All treatment in Europe is based on the use of natural factors that have a healing effect on the human body, their skillful combination with each other and with other medical programs. Depending on the profile of clinics and sanatoriums, they are divided into several types:
- Thermal resorts are based on the use of hot natural springs in their programs.

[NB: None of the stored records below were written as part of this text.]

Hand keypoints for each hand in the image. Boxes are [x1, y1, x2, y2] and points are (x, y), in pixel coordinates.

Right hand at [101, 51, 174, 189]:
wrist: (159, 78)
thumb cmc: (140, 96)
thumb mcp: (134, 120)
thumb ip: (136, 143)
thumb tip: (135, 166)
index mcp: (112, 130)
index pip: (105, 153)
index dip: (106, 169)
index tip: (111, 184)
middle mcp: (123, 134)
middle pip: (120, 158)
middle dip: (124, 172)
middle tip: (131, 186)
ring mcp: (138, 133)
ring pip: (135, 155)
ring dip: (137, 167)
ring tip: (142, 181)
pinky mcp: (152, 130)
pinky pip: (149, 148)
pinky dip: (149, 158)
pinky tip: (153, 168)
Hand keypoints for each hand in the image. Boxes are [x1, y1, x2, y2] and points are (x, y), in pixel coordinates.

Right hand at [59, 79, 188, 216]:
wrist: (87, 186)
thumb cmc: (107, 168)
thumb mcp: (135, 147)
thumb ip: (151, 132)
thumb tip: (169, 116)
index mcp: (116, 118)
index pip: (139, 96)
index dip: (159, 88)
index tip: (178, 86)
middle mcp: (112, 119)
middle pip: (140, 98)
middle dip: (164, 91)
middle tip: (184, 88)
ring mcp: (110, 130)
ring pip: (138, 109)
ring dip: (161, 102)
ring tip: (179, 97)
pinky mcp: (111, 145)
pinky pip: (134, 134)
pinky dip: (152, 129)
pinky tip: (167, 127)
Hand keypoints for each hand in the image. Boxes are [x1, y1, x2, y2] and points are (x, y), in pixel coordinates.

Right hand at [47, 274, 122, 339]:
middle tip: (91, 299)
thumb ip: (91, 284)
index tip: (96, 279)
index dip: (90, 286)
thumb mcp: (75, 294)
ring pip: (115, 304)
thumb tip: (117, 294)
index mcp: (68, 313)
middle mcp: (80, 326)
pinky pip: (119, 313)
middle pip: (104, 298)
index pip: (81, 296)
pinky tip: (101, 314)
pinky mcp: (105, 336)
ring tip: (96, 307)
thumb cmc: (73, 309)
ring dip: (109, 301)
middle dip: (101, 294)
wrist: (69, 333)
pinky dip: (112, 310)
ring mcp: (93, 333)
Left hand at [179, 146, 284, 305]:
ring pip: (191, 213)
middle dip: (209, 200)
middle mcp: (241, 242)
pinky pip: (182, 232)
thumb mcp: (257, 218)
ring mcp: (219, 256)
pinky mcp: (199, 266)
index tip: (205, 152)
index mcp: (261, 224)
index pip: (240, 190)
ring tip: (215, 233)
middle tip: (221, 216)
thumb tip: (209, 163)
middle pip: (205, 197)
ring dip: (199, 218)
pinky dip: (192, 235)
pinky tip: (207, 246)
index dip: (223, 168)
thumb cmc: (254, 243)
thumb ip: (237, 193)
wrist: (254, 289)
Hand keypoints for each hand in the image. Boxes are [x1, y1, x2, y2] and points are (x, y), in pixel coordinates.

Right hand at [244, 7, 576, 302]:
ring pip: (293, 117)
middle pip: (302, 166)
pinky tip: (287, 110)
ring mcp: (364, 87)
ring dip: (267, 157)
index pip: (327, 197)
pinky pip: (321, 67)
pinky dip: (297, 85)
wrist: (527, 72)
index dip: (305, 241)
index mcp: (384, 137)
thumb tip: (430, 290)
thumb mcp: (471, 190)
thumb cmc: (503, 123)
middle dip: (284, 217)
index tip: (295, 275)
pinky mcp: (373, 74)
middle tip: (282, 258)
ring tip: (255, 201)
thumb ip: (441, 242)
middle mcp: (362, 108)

Thermal waters saturated with minerals and microelements are able to alleviate the condition of patients complaining of joints and bronchi, depression and problems with blood pressure. The most popular thermal spas are located in Austria, Czech Republic, Italy and Slovenia..
- Treatment with mineral waters is widespread in health resorts in the Czech Republic, Switzerland and Austria. The source comes to the surface, as a rule, in a mountainous area, and the water from it is rich in healing substances and allows you to cure diseases of the gastrointestinal tract and joints, to get rid of gynecological and dermatological problems.
- Thalassotherapy is practiced in the seaside resorts of France, Italy and Cyprus, and this type of treatment in Europe is especially popular among the fair sex. The most common self-care or weight loss programs are based on thalassotherapy methods. The programs include mud and salt wraps, sea water baths, healing algae applications and heliotherapy.
- Radon waters are the basis of treatment in some resorts in Austria, Bulgaria, Hungary and Greece. Numerous springs in the highlands provide a special kind of radon-enriched thermal water. Subject to the rules of treatment with such water, micro doses of radiation contained in it are able to normalize blood pressure, improve the activity of the heart muscle, heal wounds and restore muscle tissue.